Pour le reste, dans les secteurs de l'industrie et des richesses naturelles: perte, compensée par une augmentation à peu près équivalente dans les secteurs qui non seulement sont protégés, mais où le gouvernement n'accorde aucune subvention.

Il semble à première vue que la création d'emplois au Québec se fasse en proportion inverse de l'intérêt et de l'appui que le gouvernement accorde à l'industrie. C'est intéressant. Le ministre n'a même pas donné l'impression qu'il est conscient de ces faits. Qu'est-ce que cela veut dire? Est-ce que cela veut dire que les investissements nuisent à l'emploi? Est-ce que les investissements ont pour effet de réduire l'emploi? Qu'est-ce que cela veut dire pour une politique de création d'emplois? Le ministre n'en a pas parlé. Il ne s'en rend même pas compte.

Qu'est-ce que cela veut dire que, dans le domaine des services immobiliers et agences d'assurances, on ait vu la création de 9000 emplois depuis quatre ans? Quel effet le projet de taxe de vente du ministre, annoncé aujourd'hui, va-t-il avoir sur le nombre d'emplois créés dans ce domaine en pleine croissance? Est-ce que le ministre a

une réponse? Pas du tout. Le ministre nous a parlé de quoi, aujourd'hui?

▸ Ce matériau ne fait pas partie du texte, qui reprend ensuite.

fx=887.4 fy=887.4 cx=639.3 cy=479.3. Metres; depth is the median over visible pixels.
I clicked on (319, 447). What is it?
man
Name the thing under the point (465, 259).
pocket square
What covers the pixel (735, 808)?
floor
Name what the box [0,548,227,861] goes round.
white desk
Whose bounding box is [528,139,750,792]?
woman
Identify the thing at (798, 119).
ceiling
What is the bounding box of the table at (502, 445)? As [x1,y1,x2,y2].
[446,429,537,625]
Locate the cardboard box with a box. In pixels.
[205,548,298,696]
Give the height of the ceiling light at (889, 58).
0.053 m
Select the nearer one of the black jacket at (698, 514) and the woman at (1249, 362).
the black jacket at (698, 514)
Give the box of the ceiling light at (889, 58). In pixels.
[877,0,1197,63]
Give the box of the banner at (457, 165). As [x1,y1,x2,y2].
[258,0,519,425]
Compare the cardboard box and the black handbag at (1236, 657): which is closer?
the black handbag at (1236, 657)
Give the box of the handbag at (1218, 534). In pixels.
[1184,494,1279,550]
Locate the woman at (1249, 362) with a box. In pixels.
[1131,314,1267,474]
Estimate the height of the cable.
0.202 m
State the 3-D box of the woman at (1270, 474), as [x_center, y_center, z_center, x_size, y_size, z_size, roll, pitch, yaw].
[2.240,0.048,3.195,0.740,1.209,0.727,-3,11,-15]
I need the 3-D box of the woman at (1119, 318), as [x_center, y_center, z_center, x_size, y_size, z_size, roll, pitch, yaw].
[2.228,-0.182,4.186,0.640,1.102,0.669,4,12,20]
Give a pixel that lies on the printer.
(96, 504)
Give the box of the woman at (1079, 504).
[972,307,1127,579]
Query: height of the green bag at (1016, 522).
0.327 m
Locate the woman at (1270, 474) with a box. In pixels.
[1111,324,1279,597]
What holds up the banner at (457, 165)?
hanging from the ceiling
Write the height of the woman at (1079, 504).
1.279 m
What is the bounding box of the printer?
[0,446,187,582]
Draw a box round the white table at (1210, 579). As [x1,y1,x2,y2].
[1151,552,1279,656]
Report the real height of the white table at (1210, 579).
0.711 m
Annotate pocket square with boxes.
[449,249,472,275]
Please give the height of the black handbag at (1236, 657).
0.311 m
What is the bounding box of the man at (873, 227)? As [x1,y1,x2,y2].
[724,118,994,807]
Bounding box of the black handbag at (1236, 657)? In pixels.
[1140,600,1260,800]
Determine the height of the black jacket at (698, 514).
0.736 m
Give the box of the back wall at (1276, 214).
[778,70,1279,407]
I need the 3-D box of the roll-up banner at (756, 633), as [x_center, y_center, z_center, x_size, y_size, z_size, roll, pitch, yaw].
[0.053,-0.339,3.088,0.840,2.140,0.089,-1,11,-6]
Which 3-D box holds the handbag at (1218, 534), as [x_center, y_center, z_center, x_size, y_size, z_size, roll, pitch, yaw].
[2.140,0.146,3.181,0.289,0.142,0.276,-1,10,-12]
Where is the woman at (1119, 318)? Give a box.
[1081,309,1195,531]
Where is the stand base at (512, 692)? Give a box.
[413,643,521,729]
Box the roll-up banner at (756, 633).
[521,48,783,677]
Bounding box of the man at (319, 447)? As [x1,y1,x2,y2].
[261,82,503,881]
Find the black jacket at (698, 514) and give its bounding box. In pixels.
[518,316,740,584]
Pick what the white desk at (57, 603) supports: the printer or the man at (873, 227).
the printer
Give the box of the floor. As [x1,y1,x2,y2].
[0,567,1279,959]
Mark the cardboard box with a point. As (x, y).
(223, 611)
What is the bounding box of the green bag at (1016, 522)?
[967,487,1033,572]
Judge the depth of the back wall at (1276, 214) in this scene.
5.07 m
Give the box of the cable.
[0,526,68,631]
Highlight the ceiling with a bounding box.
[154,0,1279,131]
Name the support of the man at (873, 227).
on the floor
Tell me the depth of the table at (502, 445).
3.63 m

Il a parlé de son opposition - et j'imagine qu'il parle au nom du gouvernement - à un projet de l'Opposition - il a parlé en bon chef de l'Opposition - il a parlé de son opposition à l'idée que les Québécois doivent avoir un gouvernement voué à développer le nord du Québec, voué au développement du nord du Québec avec les produits qu'on peut exporter ailleurs; il a parlé contre l'idée que le chef de l'Opposition s'occupe de cela activement ici et à l'extérieur du Québec avant son élection - parce qu'il tient à cela - contre l'idée que l'Opposition sorte un livre épais comme cela et plein de détails sur une proposition que la majorité de la population et les critiques ont déjà trouvé très intéressante.

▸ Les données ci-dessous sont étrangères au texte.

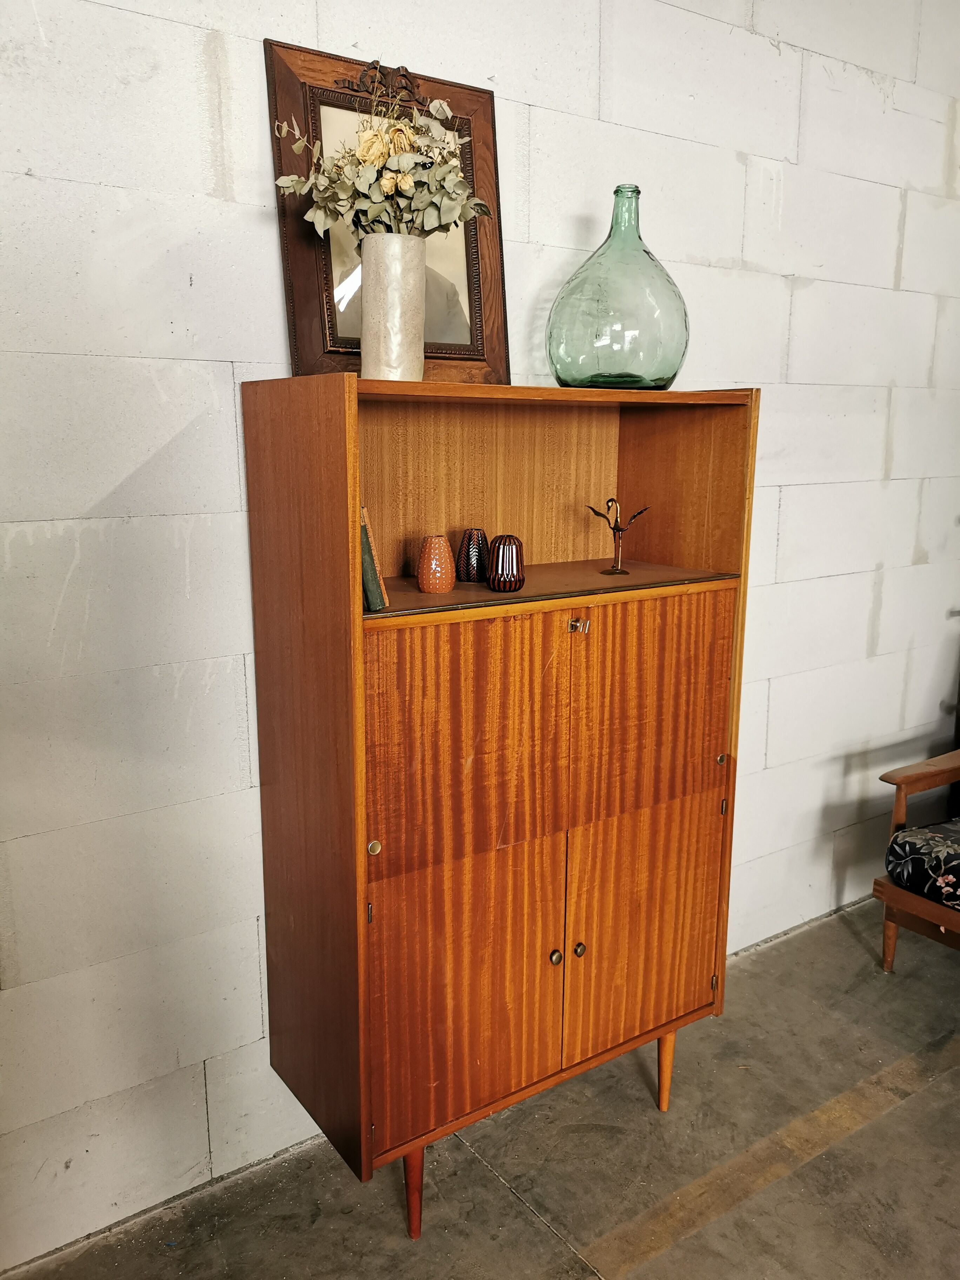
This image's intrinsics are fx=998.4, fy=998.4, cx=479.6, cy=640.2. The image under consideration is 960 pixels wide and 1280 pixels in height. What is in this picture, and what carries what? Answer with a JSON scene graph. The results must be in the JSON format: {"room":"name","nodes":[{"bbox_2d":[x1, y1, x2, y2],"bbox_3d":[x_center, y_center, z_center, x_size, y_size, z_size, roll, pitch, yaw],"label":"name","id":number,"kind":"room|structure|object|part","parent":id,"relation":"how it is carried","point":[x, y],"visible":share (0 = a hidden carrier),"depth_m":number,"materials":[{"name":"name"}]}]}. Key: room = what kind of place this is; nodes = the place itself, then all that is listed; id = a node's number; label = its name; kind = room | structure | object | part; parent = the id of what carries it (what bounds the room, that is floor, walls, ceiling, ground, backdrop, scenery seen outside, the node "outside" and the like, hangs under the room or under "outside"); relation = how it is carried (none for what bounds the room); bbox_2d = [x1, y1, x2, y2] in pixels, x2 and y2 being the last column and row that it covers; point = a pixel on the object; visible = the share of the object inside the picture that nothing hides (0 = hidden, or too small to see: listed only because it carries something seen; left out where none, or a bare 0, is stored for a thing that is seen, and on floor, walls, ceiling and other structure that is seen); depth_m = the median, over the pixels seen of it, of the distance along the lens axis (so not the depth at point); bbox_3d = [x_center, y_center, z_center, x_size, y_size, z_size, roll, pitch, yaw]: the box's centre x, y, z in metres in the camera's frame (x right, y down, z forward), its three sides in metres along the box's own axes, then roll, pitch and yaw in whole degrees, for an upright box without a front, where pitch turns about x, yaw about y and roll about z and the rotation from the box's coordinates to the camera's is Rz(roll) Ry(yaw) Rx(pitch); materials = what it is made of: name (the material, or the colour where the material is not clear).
{"room":"warehouse","nodes":[
{"label":"warehouse","id":0,"kind":"room"},
{"bbox_2d":[0,899,958,1279],"bbox_3d":[1.052,1.430,0.364,6.609,0.102,4.745,-8,15,-34],"label":"floor","id":1,"kind":"structure","parent":0,"point":[502,1195],"depth_m":1.95,"materials":[{"name":"grey concrete"}]},
{"bbox_2d":[243,377,758,1238],"bbox_3d":[0.062,0.303,1.985,0.880,1.517,0.422,-8,15,-34],"label":"wooden cabinet","id":2,"kind":"object","parent":1,"relation":"on","point":[362,853],"visible":0.98,"depth_m":1.79,"materials":[{"name":"brown wood"}]},
{"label":"hinge","id":3,"kind":"part","parent":2,"relation":"part of","materials":[{"name":"gold metal"}]},
{"bbox_3d":[-0.174,0.336,1.623,0.020,0.024,0.019,-8,15,-34],"label":"knob","id":4,"kind":"part","parent":2,"relation":"part of","materials":[{"name":"gold metal"}]},
{"bbox_2d":[359,505,389,609],"bbox_3d":[-0.216,-0.143,1.645,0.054,0.175,0.160,-8,15,-34],"label":"book","id":5,"kind":"object","parent":2,"relation":"in","point":[362,512],"visible":0.34,"depth_m":1.58,"materials":[{"name":"paper"}]},
{"bbox_2d":[266,37,509,383],"bbox_3d":[-0.149,-0.727,1.803,0.422,0.586,0.074,-8,15,-34],"label":"picture frame","id":6,"kind":"object","parent":2,"relation":"on","point":[502,348],"visible":0.75,"depth_m":1.78,"materials":[{"name":"brown wood"}]},
{"bbox_2d":[357,231,426,380],"bbox_3d":[-0.145,-0.539,1.657,0.117,0.242,0.121,4,13,17],"label":"vase","id":7,"kind":"object","parent":2,"relation":"on","point":[373,278],"visible":0.92,"depth_m":1.61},
{"bbox_2d":[273,86,490,241],"bbox_3d":[-0.158,-0.743,1.640,0.308,0.335,0.287,-8,15,-34],"label":"flower bouquet","id":8,"kind":"object","parent":7,"relation":"in","point":[386,184],"visible":0.77,"depth_m":1.62,"materials":[{"name":"plant"}]},
{"bbox_3d":[-0.125,0.976,1.812,0.046,0.190,0.049,-8,15,-34],"label":"leg","id":9,"kind":"part","parent":2,"relation":"part of","materials":[{"name":"wood"}]},
{"bbox_2d":[416,534,455,592],"bbox_3d":[-0.079,-0.138,1.783,0.071,0.096,0.070,-8,15,-34],"label":"orange vase","id":10,"kind":"object","parent":2,"relation":"in","point":[441,541],"visible":0.98,"depth_m":1.76,"materials":[{"name":"orange ceramic"}]},
{"bbox_3d":[-0.031,0.625,1.746,0.331,0.489,0.033,-8,15,-34],"label":"door","id":11,"kind":"part","parent":2,"relation":"part of","materials":[{"name":"wood"}]},
{"bbox_3d":[-0.019,0.175,1.657,0.342,0.389,0.030,-8,15,-34],"label":"door","id":12,"kind":"part","parent":2,"relation":"part of","materials":[{"name":"wood"}]},
{"bbox_2d":[455,527,489,582],"bbox_3d":[-0.013,-0.163,1.917,0.068,0.100,0.068,-8,15,-34],"label":"vase","id":13,"kind":"object","parent":2,"relation":"in","point":[468,552],"visible":0.98,"depth_m":1.89,"materials":[{"name":"black ceramic"}]},
{"bbox_2d":[485,533,524,590],"bbox_3d":[0.047,-0.140,1.798,0.072,0.098,0.071,-8,15,-34],"label":"vase","id":14,"kind":"object","parent":2,"relation":"in","point":[497,558],"visible":0.99,"depth_m":1.77,"materials":[{"name":"glass"}]},
{"bbox_3d":[0.136,0.583,1.844,0.021,0.027,0.021,-8,15,-34],"label":"knob","id":15,"kind":"part","parent":2,"relation":"part of","materials":[{"name":"gold metal"}]},
{"bbox_3d":[0.173,-0.023,1.769,0.027,0.027,0.031,-8,15,-34],"label":"latch","id":16,"kind":"part","parent":2,"relation":"part of","materials":[{"name":"gold metal"}]},
{"bbox_3d":[0.180,0.571,1.847,0.020,0.026,0.021,-8,15,-34],"label":"knob","id":17,"kind":"part","parent":2,"relation":"part of","materials":[{"name":"gold metal"}]},
{"bbox_2d":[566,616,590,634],"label":"key","id":18,"kind":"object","parent":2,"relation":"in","point":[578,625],"visible":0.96,"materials":[{"name":"silver metal"}]},
{"bbox_2d":[546,182,689,389],"bbox_3d":[0.276,-0.667,1.931,0.290,0.385,0.287,-8,15,-34],"label":"glass bottle","id":19,"kind":"object","parent":2,"relation":"on","point":[673,375],"visible":0.97,"depth_m":1.83,"materials":[{"name":"glass"}]},
{"bbox_2d":[585,496,650,578],"bbox_3d":[0.273,-0.207,2.009,0.119,0.157,0.108,-8,15,-34],"label":"figurine","id":20,"kind":"object","parent":2,"relation":"in","point":[613,528],"visible":0.99,"depth_m":2.00,"materials":[{"name":"metal"}]},
{"bbox_3d":[0.326,0.568,1.972,0.353,0.488,0.028,-8,15,-34],"label":"door","id":21,"kind":"part","parent":2,"relation":"part of","materials":[{"name":"brown wood"}]},
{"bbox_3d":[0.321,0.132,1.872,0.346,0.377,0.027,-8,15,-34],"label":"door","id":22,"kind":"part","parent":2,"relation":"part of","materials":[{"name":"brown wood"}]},
{"bbox_3d":[0.390,0.910,2.148,0.045,0.178,0.048,-8,15,-34],"label":"leg","id":23,"kind":"part","parent":2,"relation":"part of","materials":[{"name":"wood"}]},
{"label":"hinge","id":24,"kind":"part","parent":2,"relation":"part of","materials":[{"name":"gold metal"}]},
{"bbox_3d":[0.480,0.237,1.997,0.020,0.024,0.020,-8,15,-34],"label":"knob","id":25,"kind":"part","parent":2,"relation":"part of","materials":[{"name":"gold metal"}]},
{"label":"hinge","id":26,"kind":"part","parent":2,"relation":"part of","materials":[{"name":"gold metal"}]},
{"bbox_2d":[876,750,959,971],"bbox_3d":[1.561,0.498,2.452,0.775,0.946,0.833,-8,15,-34],"label":"armchair","id":27,"kind":"object","parent":1,"relation":"on","point":[892,894],"visible":0.97,"depth_m":2.55,"materials":[{"name":"brown wood"}]},
{"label":"chair leg","id":28,"kind":"part","parent":27,"relation":"part of","materials":[{"name":"brown wood"}]},
{"bbox_2d":[883,818,959,910],"bbox_3d":[1.363,0.564,2.483,0.525,0.152,0.525,-8,15,-34],"label":"seat cushion","id":29,"kind":"object","parent":27,"relation":"on","point":[911,851],"visible":0.97,"depth_m":2.46,"materials":[{"name":"fabric"}]},
{"bbox_2d":[0,0,959,1266],"bbox_3d":[-0.195,-0.381,2.019,6.496,2.852,0.163,-8,15,-34],"label":"wall","id":30,"kind":"structure","parent":0,"point":[267,267],"depth_m":1.88,"materials":[{"name":"white paint"}]}
]}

Ils ont parlé contre un projet concret, parce qu'ils se trouvent aujourd'hui avec un triste bilan de quatre ans qui équivaut exactement à zéro et sans aucun plan, aucun projet, aucun programme pour l'avenir. Demandez à ces gens ce qu'ils proposent comme programme économique pour les quatre années à venir. Qu'ils nous donnent un document, n'importe quel. Ils n'ont même pas tenu un congrès pour essayer de développer un programme parce qu'ils savent que chaque fois qu'ils essaient de tenir un congrès, c'est la confusion et le charriage le plus total entre la gauche et la droite, les orthodoxes et les fédéralistes. C'est un gouvernement qui n'a aucun projet pour les semaines qui viennent et aucun projet pour les années qui viennent» Je pense que le symbole le plus approprié pour le gouvernement, c'est malheureusement, tout à fait, le zéro. Merci.

Le Président (M. Lachance): Merci, M. le député. Je remercie le ministre des Finances et les députés qui ont participé aux travaux de cette commission. La commission du budget et de l'administration, s'étant acquittée de son mandat, ajourne ses travaux sine die.